Un demi-siècle de construction européenne est abordé dans ce livre (1) qui remonte le fil des textes du traité de Lisbonne (2007) au traité de Rome (1957) en passant par Nice (2001), Amsterdam (1997), Maastricht (1992) et l’Acte unique européen (1986). Un voyage dans le temps qui commence donc dans la capitale portugaise, reprenant l’ensemble des articles du traité sur l’Union européenne (TUE) et du traité sur le fonctionnement de l’Union européenne (TFUE), pour s’achever dans la capitale italienne où l’aventure européenne a débuté il y a plus de cinquante ans. «Le but poursuivi dans ce guide est de faire comprendre aux étudiants de Science politique les origines d’une règle et son évolution à travers le temps», explique Quentin Michel, professeur à la Faculté de Droit et de Science politique de l’Université de Liège et directeur de l’Unité d’Etudes européennes. «Nous avons compilé l’ensemble des articles et sommes remontés jusqu’au premier traité qui a fondé l’Union en 1957, en prenant le traité de Lisbonne comme point de départ d’une recherche qui consistait à identifier l’origine d’un article dans les versions précédentes des traités et à mettre en exergue les éventuelles modifications qu’il a subies au fil du temps.»
 
Cover ROME LISBONNE okPas plus que Rome, l’Union européenne ne s’est pas faite en un jour.
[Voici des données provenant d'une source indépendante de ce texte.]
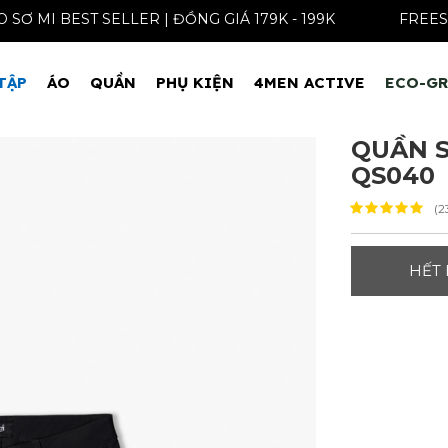
ÁO SƠ MI BEST SELLER | ĐỒNG GIÁ 179K - 199K
TẬP
ÁO
QUẦN
PHỤ KIỆN
4MEN ACTIVE
ECO-G
QUẦN S
QS040
(2
HẾT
Et le processus entamé au lendemain de la Seconde Guerre mondiale est loin d’être achevé d’autant que le nombre de pays ayant rejoint l’Union a considérablement augmenté ces dernières années accroissant la complexité du fonctionnement des institutions européennes. «On ne fonctionne pas à 28 comme à 6», confirme Quentin Michel, professeur à la Faculté de Droit et de Science politique de l’Université de Liège et directeur de l’Unité d’Etudes européennes. «Cela a un impact évident. Ne fût-ce que pour de simples dispositions pratiques. Quand les représentants des six pays fondateurs (l’Allemagne, la Belgique, la France, l’Italie, le Luxembourg et les Pays-Bas) se réunissaient, vous pouviez effectuer un tour de table avec une prise de parole de deux minutes pour chaque intervenant et en moins d’un quart d’heure, c’était fini. Aujourd’hui, le même tour de table nécessite une heure. En outre, parallèlement à l’augmentation du nombre d’intervenants, les langues se sont multipliées. Autant dire que les choses ne se sont pas simplifiées au fil du temps. Au départ, l’Union européenne a été pensée pour fonctionner au maximum avec 15 Etats membres, personne n’imaginait alors qu’elle en compterait presque le double aujourd’hui.»
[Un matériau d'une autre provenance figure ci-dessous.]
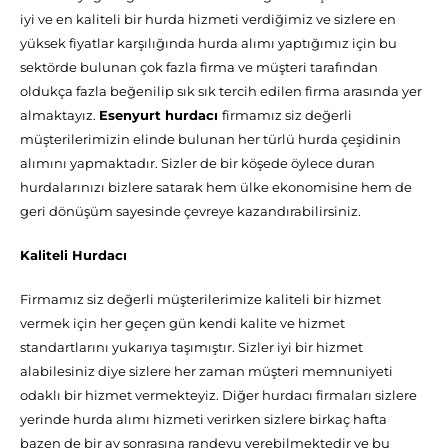
iyi ve en kaliteli bir hurda hizmeti verdiğimiz ve sizlere en
yüksek fiyatlar karşılığında hurda alımı yaptığımız için bu
sektörde bulunan çok fazla firma ve müşteri tarafından
oldukça fazla beğenilip sık sık tercih edilen firma arasında yer
almaktayız.
Esenyurt hurdacı
firmamız siz değerli
müşterilerimizin elinde bulunan her türlü hurda çeşidinin
alımını yapmaktadır. Sizler de bir köşede öylece duran
hurdalarınızı bizlere satarak hem ülke ekonomisine hem de
geri dönüşüm sayesinde çevreye kazandırabilirsiniz.
Kaliteli Hurdacı
Firmamız siz değerli müşterilerimize kaliteli bir hizmet
vermek için her geçen gün kendi kalite ve hizmet
standartlarını yukarıya taşımıştır. Sizler iyi bir hizmet
alabilesiniz diye sizlere her zaman müşteri memnuniyeti
odaklı bir hizmet vermekteyiz. Diğer hurdacı firmaları sizlere
yerinde hurda alımı hizmeti verirken sizlere birkaç hafta
bazen de bir ay sonrasına randevu verebilmektedir ve bu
En 1957, les premières langues officielles et de travail de l’Union européenne étaient au nombre de quatre (l’allemand, le français, l’italien et le néerlandais) ; elles sont actuellement au nombre de 24. Si dans la pratique, l’anglais, le français et l’allemand sont principalement utilisés comme langues procédurales, il faut avouer que la maison Europe s’apparente quelque peu et quelques fois à une tour de Babel. Conscients de cette réalité – une complexité croissante et un risque de blocage – les Etats membres affichent une volonté commune de simplifier le fonctionnement de l’ensemble des institutions européennes. Si l’on excepte le traité Euratom, l’Europe d’aujourd’hui est fondée sur le traité de Lisbonne qui a modifié le traité sur l’Union européenne (Maastricht, 1992) et le traité instituant la Communauté Européenne (Rome, 1957). Le premier a gardé son nom (TUE en abrégé) ; le second est devenu le traité sur le fonctionnement de l’Union européenne (TFUE). Sans surprise, le second se taille la part du gâteau juridique avec pas moins de 358 articles pour 55 au premier. Au total le traité de Lisbonne comprend donc un peu plus de 400 articles contre 248 dans le traité de Rome. Le nombre d’articles n’a pas seulement augmenté mais a également évolué dans la lettre et dans l’esprit.  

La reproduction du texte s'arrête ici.